CO2-Zertifikate aus dem Ausland: Abzocke im Namen des Klimaschutzes

Manager sollen in großem Maßstab beim Emissionshandel den deutschen Fiskus betrogen haben. Die Anklage spricht von 250 Millionen Euro Schaden.

Das Abschmelzen des Polareises soll mit Klimaschutzmaßnahmen aufgehalten werden. Bild: dapd

BERLIN taz/dpa | Es geht um sehr viel Geld und um Betrug im großen Maßstab beim europäischen Handel von CO2-Emissionszertifikaten. Um Klimaschutz geht es in einem der größten Wirtschaftsprozesse der letzten Zeit, der gestern in Frankfurt am Main eröffnet wurde, allerdings nicht - und das Umweltbundesamt wehrt sich gegen den Eindruck, der Emissionshandel sei besonders anfällig für Abzocke.

Denn die sechs Angeklagten zwischen 27 und 66 Jahren sollen den deutschen Fiskus um Hunderte von Millionen Euro geprellt haben, indem sie eine Lücke im Steuersystem ausnutzten.

Laut Anklage sollen die Männer ein "Umsatzsteuer-Karussell" aufgebaut haben. Dabei wurden CO2-Zertifikate aus dem europäischen Ausland gekauft, für die keine Umsatzsteuer anfällt. Beim Verkauf der Lizenzen in Deutschland wurde die Steuer fällig. Der Verkäufer kassierte sie, reichte sie aber nicht ans Finanzamt weiter, wie es die Gesetze fordern. Der Fiskus wiederum erstattete später diese Steuer und blieb auf der Ausgabe sitzen. Der Schaden soll allein in Deutschland bei etwa 250 Millionen Euro liegen. "Die Angeklagten schufen sich mit den Straftaten eine ständige Einnahmequelle in Millionenhöhe", sagte der Staatsanwalt gestern bei der Verlesung der umfangreichen Anklageschrift, die gut eine halbe Stunde Zeit benötigte. Ein 28 Jahre alter Angeklagter soll den Fiskus laut Anklage allein um über 100 Millionen Euro geschädigt haben.

Durchsuchungen bei 230 Firmen und Haushalten

Die Entdeckung des Betrugs hatte 2010 zu bundesweiten Durchsuchungen von 230 Firmen und Wohnungen geführt. Auch in anderen EU-Staaten wie Italien oder Großbritannien gab es Betrug mit dem Emissionshandel. Solche Umsatzsteuer-Karussells sind grundsätzlich auch mit anderen Gütern möglich. Aber das System des Emissionshandels war besonders anfällig, weil hier mit ein paar Mausklicks im Internet große Mengen an virtuellen Zertifikaten und Geld hin und her geschoben werden konnten. "Es ist ein virtuelles Gut, das schnell und ohne Grenzkontrollen wie bei realen Gütern bewegt werden kann", sagt Enno Harders, Abteilungsleiter bei der Emissionshandelsstelle (DEHSt) beim Umweltbundesamt. "Das war Großkriminalität, die über viel Geld, Wissen und IT-Kenntnisse verfügte."

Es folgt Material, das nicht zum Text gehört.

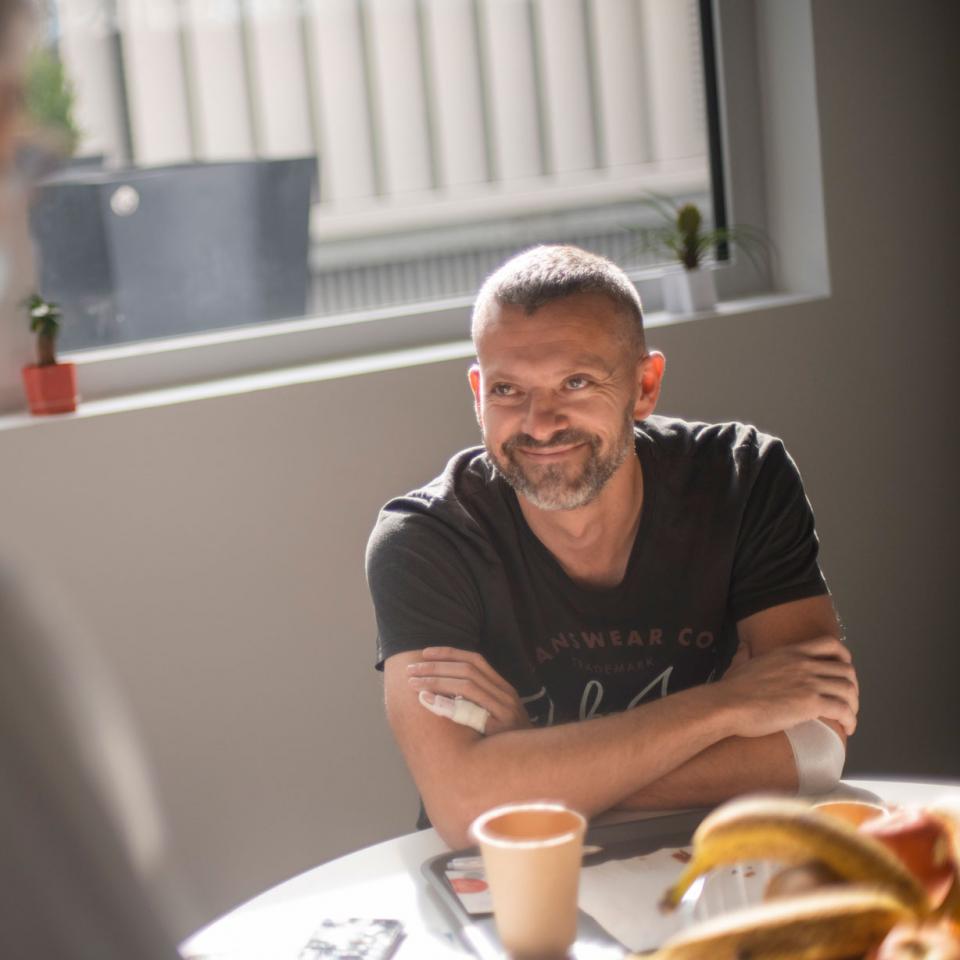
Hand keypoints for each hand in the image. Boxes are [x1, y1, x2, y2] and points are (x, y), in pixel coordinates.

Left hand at [407, 647, 531, 735]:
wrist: (532, 765)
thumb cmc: (507, 743)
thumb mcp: (494, 716)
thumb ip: (475, 701)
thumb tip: (443, 690)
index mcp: (502, 687)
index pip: (475, 660)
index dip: (449, 653)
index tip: (425, 653)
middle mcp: (506, 694)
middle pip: (467, 669)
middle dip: (436, 667)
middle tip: (411, 669)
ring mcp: (505, 709)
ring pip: (467, 684)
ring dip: (437, 680)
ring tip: (414, 684)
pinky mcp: (501, 726)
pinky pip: (471, 709)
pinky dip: (448, 702)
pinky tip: (428, 700)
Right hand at [716, 636, 858, 737]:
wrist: (728, 704)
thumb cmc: (731, 688)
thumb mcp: (740, 663)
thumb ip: (745, 654)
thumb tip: (743, 647)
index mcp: (790, 652)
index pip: (830, 643)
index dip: (845, 657)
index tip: (845, 671)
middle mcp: (803, 663)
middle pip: (846, 669)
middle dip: (853, 687)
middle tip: (848, 702)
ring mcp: (808, 682)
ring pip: (848, 690)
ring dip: (854, 705)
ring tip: (849, 718)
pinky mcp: (810, 703)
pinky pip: (843, 710)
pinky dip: (850, 720)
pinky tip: (847, 728)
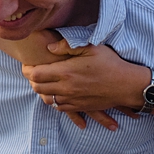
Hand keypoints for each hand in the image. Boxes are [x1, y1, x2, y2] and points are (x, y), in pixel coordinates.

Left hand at [23, 41, 149, 117]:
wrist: (126, 85)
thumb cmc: (110, 63)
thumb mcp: (90, 47)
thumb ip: (67, 45)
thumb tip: (49, 48)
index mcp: (66, 72)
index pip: (35, 74)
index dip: (27, 69)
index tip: (27, 64)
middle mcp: (66, 88)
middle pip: (37, 88)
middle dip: (32, 80)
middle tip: (33, 72)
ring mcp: (72, 100)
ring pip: (47, 99)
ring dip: (43, 91)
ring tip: (45, 82)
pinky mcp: (79, 107)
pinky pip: (59, 107)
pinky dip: (54, 100)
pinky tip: (57, 93)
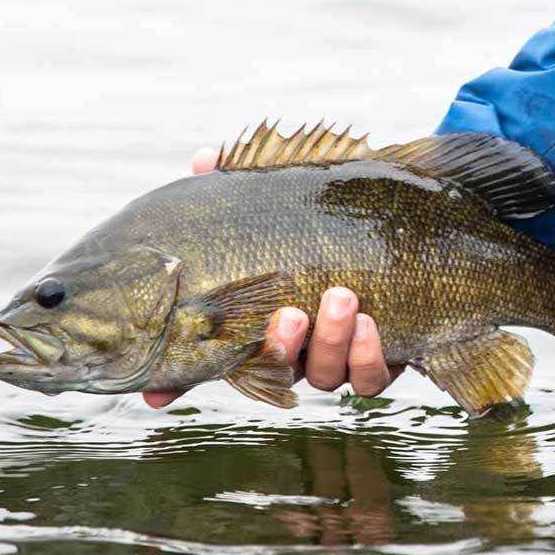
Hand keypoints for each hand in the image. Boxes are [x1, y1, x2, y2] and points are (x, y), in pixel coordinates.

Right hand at [141, 149, 404, 407]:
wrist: (399, 230)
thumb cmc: (326, 214)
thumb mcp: (282, 195)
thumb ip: (241, 184)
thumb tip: (207, 159)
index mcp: (253, 317)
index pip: (204, 358)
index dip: (175, 383)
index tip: (155, 395)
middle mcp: (291, 345)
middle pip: (272, 367)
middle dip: (278, 345)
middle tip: (288, 314)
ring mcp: (334, 356)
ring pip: (325, 375)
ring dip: (332, 340)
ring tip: (342, 296)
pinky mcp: (378, 360)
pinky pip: (371, 379)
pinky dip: (368, 355)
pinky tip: (370, 321)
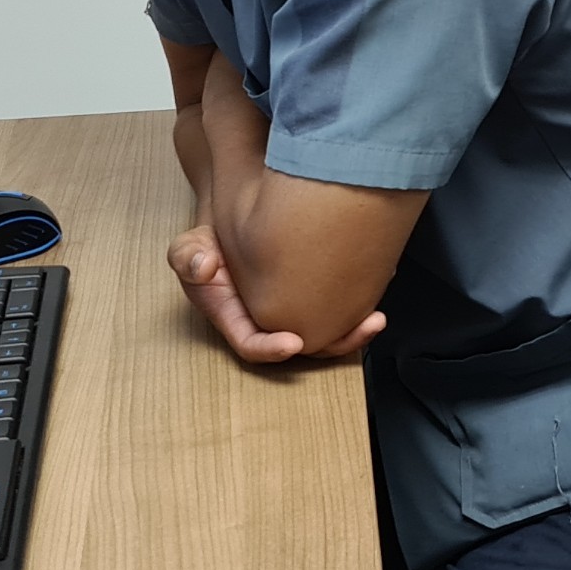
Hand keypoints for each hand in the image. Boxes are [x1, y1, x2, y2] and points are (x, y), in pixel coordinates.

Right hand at [169, 224, 386, 363]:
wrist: (234, 221)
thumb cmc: (210, 242)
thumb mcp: (190, 246)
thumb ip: (188, 257)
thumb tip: (204, 267)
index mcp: (235, 318)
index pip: (252, 344)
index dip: (271, 348)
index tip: (293, 343)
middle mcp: (267, 321)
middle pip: (302, 346)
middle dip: (333, 344)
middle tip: (363, 328)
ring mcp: (292, 311)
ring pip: (326, 331)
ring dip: (353, 329)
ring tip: (377, 318)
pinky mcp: (312, 297)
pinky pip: (337, 308)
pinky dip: (359, 300)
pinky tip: (383, 281)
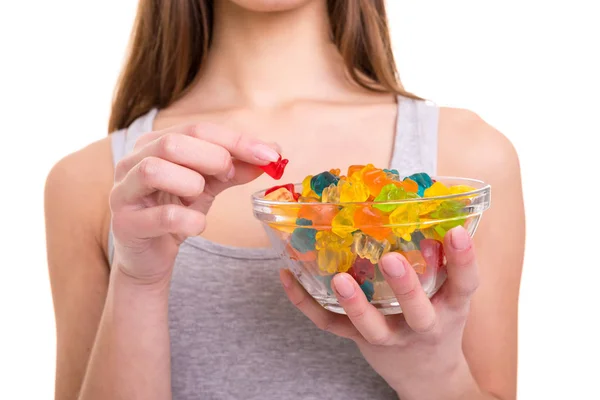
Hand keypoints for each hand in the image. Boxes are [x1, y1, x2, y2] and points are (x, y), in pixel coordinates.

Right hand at [109, 123, 279, 283]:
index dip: (237, 140)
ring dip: (192, 184)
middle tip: (230, 175)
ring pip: (155, 170)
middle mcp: (131, 161)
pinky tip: (198, 224)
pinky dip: (189, 219)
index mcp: (152, 143)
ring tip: (200, 198)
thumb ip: (235, 169)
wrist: (149, 257)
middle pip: (172, 143)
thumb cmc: (175, 213)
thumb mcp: (208, 186)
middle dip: (213, 158)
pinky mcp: (125, 224)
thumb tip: (271, 155)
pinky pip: (162, 215)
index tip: (270, 155)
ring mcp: (123, 192)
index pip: (197, 129)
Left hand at [280, 226, 483, 399]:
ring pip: (371, 326)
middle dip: (406, 287)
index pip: (465, 284)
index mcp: (451, 308)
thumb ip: (445, 262)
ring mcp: (388, 337)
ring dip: (354, 304)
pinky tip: (288, 276)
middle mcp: (422, 326)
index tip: (456, 233)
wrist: (427, 377)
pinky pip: (330, 324)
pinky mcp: (358, 339)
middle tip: (391, 259)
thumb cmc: (438, 322)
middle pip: (418, 312)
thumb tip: (441, 213)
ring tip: (339, 278)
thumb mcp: (451, 296)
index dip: (464, 260)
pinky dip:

Inzwischen haben die europäischen Staaten Lehrgeld gezahlt und ihre Steuergesetze geändert. Manche Staaten befreiten die Zertifikate von der Umsatzsteuer, in Deutschland muss jetzt der Käufer und nicht mehr der Verkäufer die Umsatzsteuer abführen, was den Missbrauch verhindert, so Harders. Der Betrug sei "kein Systemfehler des Emissionshandels" gewesen, sondern ein Problem des Steuerrechts.

Auch in einer anderen Sorte von Betrügereien mit dem Emissionshandel sieht Harders gewöhnliche Internetkriminalität. Vor einigen Jahren hatten Kriminelle mit der "Phishing"-Methode Unternehmen geschädigt, die am Emissionshandel teilnahmen. In E-Mails waren die Firmen aufgefordert worden, ihre Passwörter auf einer gefälschten Seite der DEHSt anzugeben. Sobald sie das taten, drangen die Täter in deren Emissionskonten ein und stahlen die Zertifikate, die pro Tonne etwa 15 Euro wert sind. Die Papierfirma Drewsen, die auf diese Weise über 1 Million Euro verloren haben soll, hat die DEHSt deshalb auf Schadenersatz verklagt. Die Behörde weist die Verantwortung für diesen Angriff zurück, hat aber seitdem die Sicherheitsregeln für den Onlinehandel verschärft.